Alternating Minimization for Mixed Linear Regression

TL;DR

This paper introduces a new spectral initialization for EM in mixed linear regression, proving convergence and achieving near-optimal sample complexity, significantly improving over previous methods.

Contribution

It provides the first theoretical analysis of EM's performance with a spectral initialization, reducing sample complexity for mixed linear regression.

Findings

Spectral initialization leads to provable convergence of EM.

Re-sampled EM achieves nearly optimal sample complexity.

Method outperforms standard EM and other approaches in sample efficiency.

Abstract

Mixed linear regression involves the recovery of two (or more) unknown vectors from unlabeled linear measurements; that is, where each sample comes from exactly one of the vectors, but we do not know which one.
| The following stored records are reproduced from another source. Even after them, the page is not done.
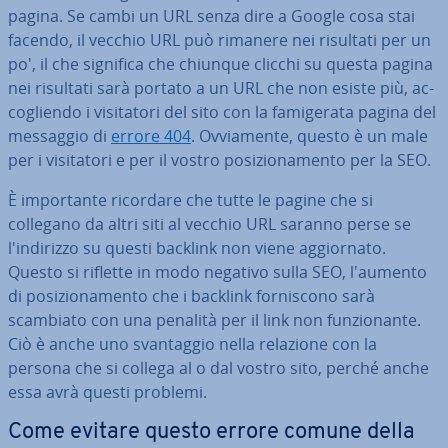
pagina. Se cambi un URL senza dire a Google cosa stai
facendo, il vecchio URL può rimanere nei risultati per un
po', il che significa che chiunque clicchi su questa pagina
nei risultati sarà portato a un URL che non esiste più, ac­
co­glien­do i vi­si­ta­to­ri del sito con la fa­mi­ge­ra­ta pagina del
messaggio di
errore 404
. Ov­via­men­te, questo è un male
per i vi­si­ta­to­ri e per il vostro po­si­zio­na­men­to per la SEO.
È im­por­tan­te ricordare che tutte le pagine che si
collegano da altri siti al vecchio URL saranno perse se
l'in­di­riz­zo su questi backlink non viene ag­gior­na­to.
Questo si riflette in modo negativo sulla SEO, l'aumento
di po­si­zio­na­men­to che i backlink for­ni­sco­no sarà
scambiato con una penalità per il link non fun­zio­nan­te.
Ciò è anche uno svan­tag­gio nella relazione con la
persona che si collega al o dal vostro sito, perché anche
essa avrà questi problemi.
Come evitare questo errore comune della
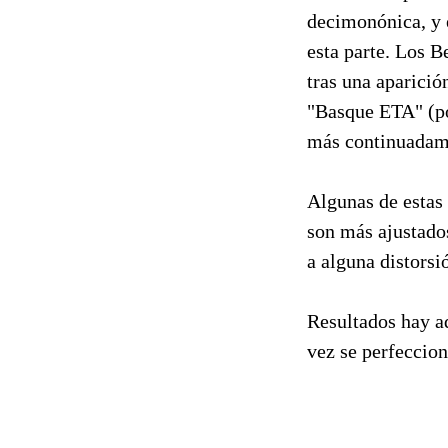
decimonónica, y 
esta parte. Los B
tras una aparición
"Basque ETA" (po
más continuadame
Algunas de estas 
son más ajustado
a alguna distorsi
Resultados hay aq
vez se perfeccion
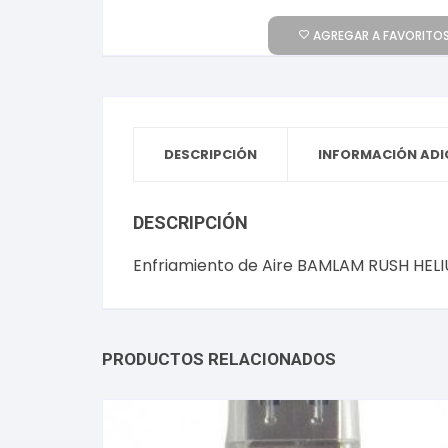
AGREGAR A FAVORITOS
DESCRIPCIÓN
INFORMACIÓN ADI
DESCRIPCIÓN
Enfriamiento de Aire BAMLAM RUSH HELIU
PRODUCTOS RELACIONADOS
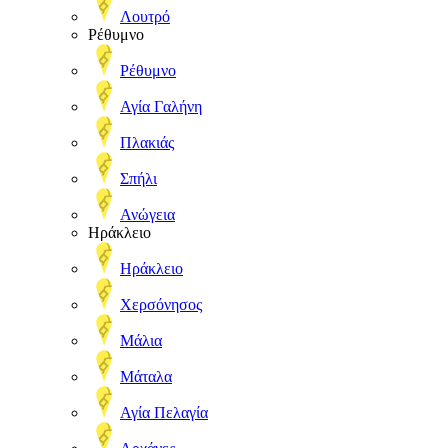
Λουτρό
Ρέθυμνο
Ρέθυμνο
Αγία Γαλήνη
Πλακιάς
Σπήλι
Ανώγεια
Ηράκλειο
Ηράκλειο
Χερσόνησος
Μάλια
Μάταλα
Αγία Πελαγία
It is a classic problem, and the natural and empirically most popular approach to its solution has been the EM algorithm. As in other settings, this is prone to bad local minima; however, each iteration is very fast (alternating between guessing labels, and solving with those labels). In this paper we provide a new initialization procedure for EM, based on finding the leading two eigenvectors of an appropriate matrix. We then show that with this, a re-sampled version of the EM algorithm provably converges to the correct vectors, under natural assumptions on the sampling distribution, and with nearly optimal (unimprovable) sample complexity. This provides not only the first characterization of EM's performance, but also much lower sample complexity as compared to both standard (randomly initialized) EM, and other methods for this problem.